▶ **READING PASSAGE**

Feedback on the regulatory proposal

The proposed NIS 2 Directive is open for feedback until 15 February 2021.

Proposal for a Critical Entities Resilience Directive

Acknowledging the increasing interconnection and interdependency between physical and digital infrastructures, in addition to the proposed NIS 2 Directive, the European Commission is also looking to enhance the resilience of critical entities against physical threats by replacing the current 2008 European Critical Infrastructure Directive with a new Critical Entities Resilience Directive. The new Critical Entities Resilience Directive would expand the scope of the existing EU rules on critical infrastructure from two (energy and transport) to ten sectors, covering energy, transport, banking, financial market infrastructures, health, drinking water, wastewater, digital infrastructure, public administration and space. By advancing the expectation that entities designated as critical entities under the Critical Entities Resilience Directive at the national level will also classify as essential entities subject to the proposed NIS 2 Directive, the European Commission seeks to subject those critical entities to more general resilience-enhancing obligations in order to address both cyber and non-cyber risks.

As with the proposed NIS 2 Directive, the proposed Critical Entities Resilience Directive is open for feedback until 15 February 2021.

Some side dishes

As part of the announcement, the European Commission also reiterated its pledge to other regulatory initiatives in the area of cybersecurity, including with respect to 5G security, the EU’s autonomous cyber sanctions regime and an ‘Internet of Secure Things’.

5G Security

In January 2020, the European Commission endorsed the EU 5G Toolbox that sets out the measures agreed by EU Member States to address security risks in 5G telecommunication networks and, in particular, the exposure to high-risk suppliers. The European Commission now published another update report on the implementation of the EU 5G Toolbox (see here) and urges EU Member States to complete, by Q2 2021, the legislative processes to introduce specific security restrictions currently underway at the national levels.

▶ **DATASET EXCERPTS**
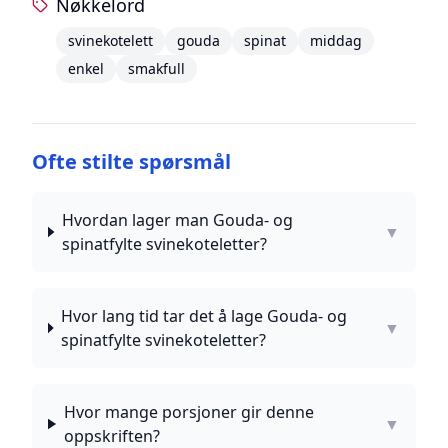
Nøkkelord
svinekotelett
gouda
spinat
middag
enkel
smakfull
Ofte stilte spørsmål
Hvordan lager man Gouda- og
▼
spinatfylte svinekoteletter?
Hvor lang tid tar det å lage Gouda- og
▼
spinatfylte svinekoteletter?
Hvor mange porsjoner gir denne
▼
oppskriften?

▶ **QUESTIONS ON THE MATERIAL**
(1) Using the text on EU cybersecurity proposals, decide whether each statement agrees with it: (a) the new Critical Entities Resilience Directive would cover ten sectors; (b) the directive it would replace dates from 2010; (c) the European Commission urges EU Member States to finish their legislative processes by Q2 2021. Answer yes or no for each, quoting the words from the text that decide it.
(2) Extend the text on EU cybersecurity proposals, picking up after its final sentence about the EU 5G Toolbox.

▶ **OUTPUTS BY TASK**
(1)
(a) Yes: "from two (energy and transport) to ten sectors"
(b) No: "replacing the current 2008 European Critical Infrastructure Directive"
(c) Yes: "urges EU Member States to complete, by Q2 2021, the legislative processes"

(2)
EU Cyber Sanctions

In July and again in October of this year, the EU imposed financial and travel restrictions on Russian, Chinese and North-Korean individuals and entities for their alleged involvement in a number of widely-publicised cyberattacks including the ‘WannaCry’ and ‘NotPetya’ ransomware attacks, the US$81 million Bangladesh Bank cyber heist and the 2015 Bundestag hack. Significantly, these sanctions prohibit any EU business from making funds or economic resources available, either directly or indirectly, to or for the benefit of those listed, including when that business falls victim to a cyberattack and is extorted into paying a ransom to have their systems decrypted (earlier post here). The European Commission now seeks to bolster this sanctions regime, and announces a proposal for the Council to decide on future listings by qualified majority rather than unanimity.


Finally, the European Commission stresses the on-going work in the development of a European cybersecurity certification schemes for internet of things (IoT) devices, and says it is considering new horizontal regulation for the cybersecurity of connected products and associated services offered in the European market. This horizontal regulation could include a new duty of care for connected device manufacturers to address software vulnerabilities (including the continuation of software and security updates) and an obligation to delete personal and other sensitive data at the IoT device’s end of life.

Next steps

The European Commission’s proposals will now need to go through the legislative process, and be discussed by – and agreed between – the European Parliament and the EU Member States via the Council. Whilst it may take a number of years for the rules to be adopted, implemented and become enforceable, the proposals put forward by the European Commission clearly set the tone for what is about to come.